» About this exercise
Please express the items below, from the line containing "left ankle: (277, 699, 2)" through the line containing "right ankle: (299, 720, 33)", as a Markdown table with the columns Row and Line. Give each line its own row number and skip any blank lines.

Segment Start: Exercise data

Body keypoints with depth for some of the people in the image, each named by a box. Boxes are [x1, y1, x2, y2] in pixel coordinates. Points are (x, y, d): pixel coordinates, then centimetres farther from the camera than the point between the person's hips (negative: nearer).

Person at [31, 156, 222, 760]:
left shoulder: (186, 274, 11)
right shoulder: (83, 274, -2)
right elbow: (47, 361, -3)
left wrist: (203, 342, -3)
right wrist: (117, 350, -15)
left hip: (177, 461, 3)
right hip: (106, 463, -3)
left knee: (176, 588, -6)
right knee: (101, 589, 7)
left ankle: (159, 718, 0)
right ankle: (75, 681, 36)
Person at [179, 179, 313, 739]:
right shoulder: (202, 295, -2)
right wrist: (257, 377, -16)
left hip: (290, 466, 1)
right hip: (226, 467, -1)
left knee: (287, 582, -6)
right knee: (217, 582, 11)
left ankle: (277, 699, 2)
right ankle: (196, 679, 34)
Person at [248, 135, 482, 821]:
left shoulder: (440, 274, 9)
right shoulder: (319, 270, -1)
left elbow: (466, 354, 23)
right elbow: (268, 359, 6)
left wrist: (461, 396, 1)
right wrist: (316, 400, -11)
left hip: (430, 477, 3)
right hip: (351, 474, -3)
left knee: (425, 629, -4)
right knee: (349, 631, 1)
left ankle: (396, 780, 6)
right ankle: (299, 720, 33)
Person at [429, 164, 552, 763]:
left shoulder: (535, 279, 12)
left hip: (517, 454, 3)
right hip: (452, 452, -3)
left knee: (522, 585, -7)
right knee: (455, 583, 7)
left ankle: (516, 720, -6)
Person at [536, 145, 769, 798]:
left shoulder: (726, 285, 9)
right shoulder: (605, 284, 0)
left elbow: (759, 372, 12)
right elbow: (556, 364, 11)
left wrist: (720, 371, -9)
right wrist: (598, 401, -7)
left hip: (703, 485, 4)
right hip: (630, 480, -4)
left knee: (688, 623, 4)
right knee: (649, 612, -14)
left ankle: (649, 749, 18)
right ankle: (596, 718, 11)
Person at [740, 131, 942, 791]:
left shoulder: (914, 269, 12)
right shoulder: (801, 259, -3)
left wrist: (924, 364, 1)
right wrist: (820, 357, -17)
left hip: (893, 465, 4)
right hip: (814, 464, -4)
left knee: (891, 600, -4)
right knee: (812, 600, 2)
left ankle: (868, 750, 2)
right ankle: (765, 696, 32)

Segment End: Exercise data
Segment Start: Exercise data

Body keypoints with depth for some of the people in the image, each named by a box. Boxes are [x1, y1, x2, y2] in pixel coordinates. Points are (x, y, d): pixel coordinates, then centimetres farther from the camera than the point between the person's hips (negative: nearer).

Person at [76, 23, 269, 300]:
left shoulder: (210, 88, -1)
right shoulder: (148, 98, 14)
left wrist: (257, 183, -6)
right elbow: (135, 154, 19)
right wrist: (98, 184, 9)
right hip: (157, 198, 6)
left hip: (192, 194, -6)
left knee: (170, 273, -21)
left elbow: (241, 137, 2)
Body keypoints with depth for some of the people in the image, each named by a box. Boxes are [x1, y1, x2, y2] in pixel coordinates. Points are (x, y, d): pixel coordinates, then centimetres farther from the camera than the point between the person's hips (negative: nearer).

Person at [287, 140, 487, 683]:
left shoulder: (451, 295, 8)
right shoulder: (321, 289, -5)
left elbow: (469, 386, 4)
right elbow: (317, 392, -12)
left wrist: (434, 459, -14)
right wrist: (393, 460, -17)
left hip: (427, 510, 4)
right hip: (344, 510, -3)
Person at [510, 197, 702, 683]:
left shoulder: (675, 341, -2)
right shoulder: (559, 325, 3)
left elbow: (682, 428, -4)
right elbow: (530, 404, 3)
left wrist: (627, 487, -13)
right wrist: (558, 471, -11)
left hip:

Segment End: Exercise data

» Completed task
| Row | Line |
|---|---|
| 1 | left ankle: (277, 699, 2) |
| 2 | right ankle: (196, 679, 34) |
| 3 | Person at [248, 135, 482, 821]: |
| 4 | left shoulder: (440, 274, 9) |
| 5 | right shoulder: (319, 270, -1) |
| 6 | left elbow: (466, 354, 23) |
| 7 | right elbow: (268, 359, 6) |
| 8 | left wrist: (461, 396, 1) |
| 9 | right wrist: (316, 400, -11) |
| 10 | left hip: (430, 477, 3) |
| 11 | right hip: (351, 474, -3) |
| 12 | left knee: (425, 629, -4) |
| 13 | right knee: (349, 631, 1) |
| 14 | left ankle: (396, 780, 6) |
| 15 | right ankle: (299, 720, 33) |